What to work on. When you reach the line with "82: (1080, 99, 0.36)" in the listing below, transcribe it and each line after it up to and including the line with "98: (1146, 41, 0.35)", exactly and with nothing else.

Exercise data.

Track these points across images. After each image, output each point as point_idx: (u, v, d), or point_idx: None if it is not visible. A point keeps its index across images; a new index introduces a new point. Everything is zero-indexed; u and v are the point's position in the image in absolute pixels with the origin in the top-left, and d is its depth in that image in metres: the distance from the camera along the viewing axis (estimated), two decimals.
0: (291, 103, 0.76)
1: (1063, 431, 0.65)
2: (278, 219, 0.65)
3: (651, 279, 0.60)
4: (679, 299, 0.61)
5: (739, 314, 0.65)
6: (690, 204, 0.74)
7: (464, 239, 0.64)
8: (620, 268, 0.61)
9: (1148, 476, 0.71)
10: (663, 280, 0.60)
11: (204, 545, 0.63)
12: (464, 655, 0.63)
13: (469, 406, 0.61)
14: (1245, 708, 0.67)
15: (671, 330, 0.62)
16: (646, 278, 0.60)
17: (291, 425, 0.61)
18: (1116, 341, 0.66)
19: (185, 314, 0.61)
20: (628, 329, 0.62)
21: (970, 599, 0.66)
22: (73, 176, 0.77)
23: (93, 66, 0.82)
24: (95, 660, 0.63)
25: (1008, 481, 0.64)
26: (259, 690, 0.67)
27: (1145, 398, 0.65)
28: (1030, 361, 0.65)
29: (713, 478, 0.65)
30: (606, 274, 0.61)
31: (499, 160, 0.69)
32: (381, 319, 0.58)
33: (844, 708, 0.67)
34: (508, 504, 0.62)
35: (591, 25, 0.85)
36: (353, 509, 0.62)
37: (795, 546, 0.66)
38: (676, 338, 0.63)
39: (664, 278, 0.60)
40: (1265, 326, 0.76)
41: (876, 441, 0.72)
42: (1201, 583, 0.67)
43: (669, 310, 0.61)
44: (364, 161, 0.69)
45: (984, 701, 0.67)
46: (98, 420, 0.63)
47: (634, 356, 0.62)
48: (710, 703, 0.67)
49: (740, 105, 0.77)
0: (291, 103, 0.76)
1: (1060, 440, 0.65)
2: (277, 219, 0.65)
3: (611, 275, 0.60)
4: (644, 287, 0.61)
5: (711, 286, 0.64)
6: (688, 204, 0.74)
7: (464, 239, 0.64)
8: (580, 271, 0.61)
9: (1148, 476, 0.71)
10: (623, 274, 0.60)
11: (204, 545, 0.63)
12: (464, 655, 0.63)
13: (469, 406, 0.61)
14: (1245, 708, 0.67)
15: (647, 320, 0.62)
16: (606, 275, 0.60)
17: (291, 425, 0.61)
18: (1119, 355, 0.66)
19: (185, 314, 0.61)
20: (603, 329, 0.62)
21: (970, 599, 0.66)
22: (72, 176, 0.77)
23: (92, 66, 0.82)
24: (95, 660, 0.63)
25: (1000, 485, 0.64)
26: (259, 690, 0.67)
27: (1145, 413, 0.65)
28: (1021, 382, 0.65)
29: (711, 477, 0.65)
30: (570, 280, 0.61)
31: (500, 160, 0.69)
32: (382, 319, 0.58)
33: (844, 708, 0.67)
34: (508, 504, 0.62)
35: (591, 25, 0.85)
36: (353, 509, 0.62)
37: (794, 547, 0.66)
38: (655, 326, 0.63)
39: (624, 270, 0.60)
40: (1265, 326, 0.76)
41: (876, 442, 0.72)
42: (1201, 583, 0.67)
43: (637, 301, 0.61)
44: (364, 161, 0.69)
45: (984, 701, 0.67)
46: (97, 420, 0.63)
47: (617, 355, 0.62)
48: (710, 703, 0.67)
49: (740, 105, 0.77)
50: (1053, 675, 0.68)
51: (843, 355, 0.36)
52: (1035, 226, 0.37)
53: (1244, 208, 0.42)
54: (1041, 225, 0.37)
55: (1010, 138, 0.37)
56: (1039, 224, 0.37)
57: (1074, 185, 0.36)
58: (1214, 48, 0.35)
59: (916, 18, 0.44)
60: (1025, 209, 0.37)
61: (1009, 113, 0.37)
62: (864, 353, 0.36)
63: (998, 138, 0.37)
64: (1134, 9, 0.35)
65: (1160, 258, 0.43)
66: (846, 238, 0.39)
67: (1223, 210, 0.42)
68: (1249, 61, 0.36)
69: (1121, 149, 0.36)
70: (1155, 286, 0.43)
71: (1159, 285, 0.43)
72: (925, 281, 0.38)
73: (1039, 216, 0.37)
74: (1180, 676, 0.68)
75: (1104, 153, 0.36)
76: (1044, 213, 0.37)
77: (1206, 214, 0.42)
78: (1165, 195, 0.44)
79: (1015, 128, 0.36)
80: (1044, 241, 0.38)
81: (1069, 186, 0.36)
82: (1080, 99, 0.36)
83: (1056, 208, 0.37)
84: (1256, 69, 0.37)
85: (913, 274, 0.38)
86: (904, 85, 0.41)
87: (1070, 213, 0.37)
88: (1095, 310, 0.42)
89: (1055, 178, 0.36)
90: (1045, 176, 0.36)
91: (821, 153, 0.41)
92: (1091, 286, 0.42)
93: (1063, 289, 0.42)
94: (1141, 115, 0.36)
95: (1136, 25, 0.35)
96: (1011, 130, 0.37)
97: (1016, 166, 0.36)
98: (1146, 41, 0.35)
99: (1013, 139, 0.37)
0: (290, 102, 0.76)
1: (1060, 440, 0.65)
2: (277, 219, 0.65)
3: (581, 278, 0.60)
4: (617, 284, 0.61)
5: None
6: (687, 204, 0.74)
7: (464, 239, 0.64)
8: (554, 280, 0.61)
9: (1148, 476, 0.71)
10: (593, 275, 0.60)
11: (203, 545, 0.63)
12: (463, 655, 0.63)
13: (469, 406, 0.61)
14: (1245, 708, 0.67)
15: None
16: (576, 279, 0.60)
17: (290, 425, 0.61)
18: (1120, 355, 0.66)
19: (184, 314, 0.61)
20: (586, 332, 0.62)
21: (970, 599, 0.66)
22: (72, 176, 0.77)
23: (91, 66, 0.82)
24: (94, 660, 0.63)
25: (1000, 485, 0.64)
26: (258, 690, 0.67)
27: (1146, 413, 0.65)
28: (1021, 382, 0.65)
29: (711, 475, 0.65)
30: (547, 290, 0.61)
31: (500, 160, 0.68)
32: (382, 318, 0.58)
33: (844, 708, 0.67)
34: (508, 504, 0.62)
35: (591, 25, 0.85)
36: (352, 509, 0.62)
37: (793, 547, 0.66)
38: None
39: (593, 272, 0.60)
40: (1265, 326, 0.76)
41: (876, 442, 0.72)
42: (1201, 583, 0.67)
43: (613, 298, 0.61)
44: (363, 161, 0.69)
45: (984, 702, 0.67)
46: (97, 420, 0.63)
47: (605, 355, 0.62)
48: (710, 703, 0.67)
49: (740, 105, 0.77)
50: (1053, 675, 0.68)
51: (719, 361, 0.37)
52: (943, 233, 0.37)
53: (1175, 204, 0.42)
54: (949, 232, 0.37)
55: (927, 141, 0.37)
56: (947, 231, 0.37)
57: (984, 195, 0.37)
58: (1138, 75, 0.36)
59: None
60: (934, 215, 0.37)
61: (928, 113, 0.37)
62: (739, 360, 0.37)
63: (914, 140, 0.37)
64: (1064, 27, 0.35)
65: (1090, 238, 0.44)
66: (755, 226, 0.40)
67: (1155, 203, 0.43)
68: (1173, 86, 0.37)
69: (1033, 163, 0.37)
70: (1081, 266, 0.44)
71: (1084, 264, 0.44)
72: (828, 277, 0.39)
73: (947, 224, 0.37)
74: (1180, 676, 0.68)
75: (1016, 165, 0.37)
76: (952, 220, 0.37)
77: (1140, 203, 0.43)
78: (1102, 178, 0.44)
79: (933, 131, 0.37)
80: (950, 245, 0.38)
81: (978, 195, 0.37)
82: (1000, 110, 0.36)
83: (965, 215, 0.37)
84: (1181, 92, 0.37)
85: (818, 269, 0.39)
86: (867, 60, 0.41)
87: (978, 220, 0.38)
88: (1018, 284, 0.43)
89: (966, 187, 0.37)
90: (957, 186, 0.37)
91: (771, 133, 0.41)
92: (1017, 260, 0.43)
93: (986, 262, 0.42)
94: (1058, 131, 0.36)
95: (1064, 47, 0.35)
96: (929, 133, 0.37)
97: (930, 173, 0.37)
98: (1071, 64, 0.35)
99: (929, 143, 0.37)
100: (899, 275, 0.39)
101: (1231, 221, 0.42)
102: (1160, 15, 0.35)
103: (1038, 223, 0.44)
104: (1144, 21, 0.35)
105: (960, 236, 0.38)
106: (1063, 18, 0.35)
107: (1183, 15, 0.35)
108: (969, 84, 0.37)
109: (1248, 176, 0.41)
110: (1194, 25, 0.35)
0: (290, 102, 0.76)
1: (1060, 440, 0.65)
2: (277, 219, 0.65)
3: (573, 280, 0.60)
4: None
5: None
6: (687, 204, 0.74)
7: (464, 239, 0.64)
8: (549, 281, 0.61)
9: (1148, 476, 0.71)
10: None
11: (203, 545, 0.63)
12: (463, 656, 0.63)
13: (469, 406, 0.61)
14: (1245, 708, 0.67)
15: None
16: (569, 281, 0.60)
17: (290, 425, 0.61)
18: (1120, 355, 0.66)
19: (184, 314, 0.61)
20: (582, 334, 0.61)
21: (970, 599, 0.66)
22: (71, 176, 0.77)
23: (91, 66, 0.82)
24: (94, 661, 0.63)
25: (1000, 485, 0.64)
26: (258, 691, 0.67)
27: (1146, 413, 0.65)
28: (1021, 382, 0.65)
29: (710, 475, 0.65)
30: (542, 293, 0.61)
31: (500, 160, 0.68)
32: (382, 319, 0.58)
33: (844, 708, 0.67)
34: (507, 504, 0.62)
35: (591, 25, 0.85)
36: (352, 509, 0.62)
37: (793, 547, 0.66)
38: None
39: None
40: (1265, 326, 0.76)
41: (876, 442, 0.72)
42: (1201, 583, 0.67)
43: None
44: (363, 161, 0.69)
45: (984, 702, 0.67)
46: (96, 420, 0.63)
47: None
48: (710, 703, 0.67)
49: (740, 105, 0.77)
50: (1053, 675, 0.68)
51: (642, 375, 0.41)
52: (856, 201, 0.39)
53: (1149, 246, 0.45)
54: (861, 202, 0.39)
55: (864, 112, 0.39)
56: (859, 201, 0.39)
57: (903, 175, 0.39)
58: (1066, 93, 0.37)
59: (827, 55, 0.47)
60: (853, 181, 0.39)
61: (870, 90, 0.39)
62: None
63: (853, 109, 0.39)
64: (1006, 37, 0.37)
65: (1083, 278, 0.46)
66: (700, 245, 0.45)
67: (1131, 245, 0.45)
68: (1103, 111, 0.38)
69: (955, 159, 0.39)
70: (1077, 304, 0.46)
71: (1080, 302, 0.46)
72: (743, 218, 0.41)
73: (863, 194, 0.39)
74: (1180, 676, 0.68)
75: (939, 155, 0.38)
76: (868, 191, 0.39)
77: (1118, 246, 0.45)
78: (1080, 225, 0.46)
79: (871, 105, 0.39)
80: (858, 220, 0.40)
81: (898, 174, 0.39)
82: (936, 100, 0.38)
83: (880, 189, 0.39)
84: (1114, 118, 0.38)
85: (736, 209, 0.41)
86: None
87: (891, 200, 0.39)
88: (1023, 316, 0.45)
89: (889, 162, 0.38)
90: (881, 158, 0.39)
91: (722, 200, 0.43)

Task result.
82: (1080, 99, 0.36)
83: (1056, 208, 0.37)
84: (1256, 69, 0.37)
85: (913, 274, 0.38)
86: (904, 85, 0.41)
87: (1070, 213, 0.37)
88: (1095, 310, 0.42)
89: (1055, 178, 0.36)
90: (1045, 176, 0.36)
91: (821, 153, 0.41)
92: (1091, 286, 0.42)
93: (1063, 289, 0.42)
94: (1141, 115, 0.36)
95: (1136, 25, 0.35)
96: (1011, 130, 0.37)
97: (1016, 166, 0.36)
98: (1146, 41, 0.35)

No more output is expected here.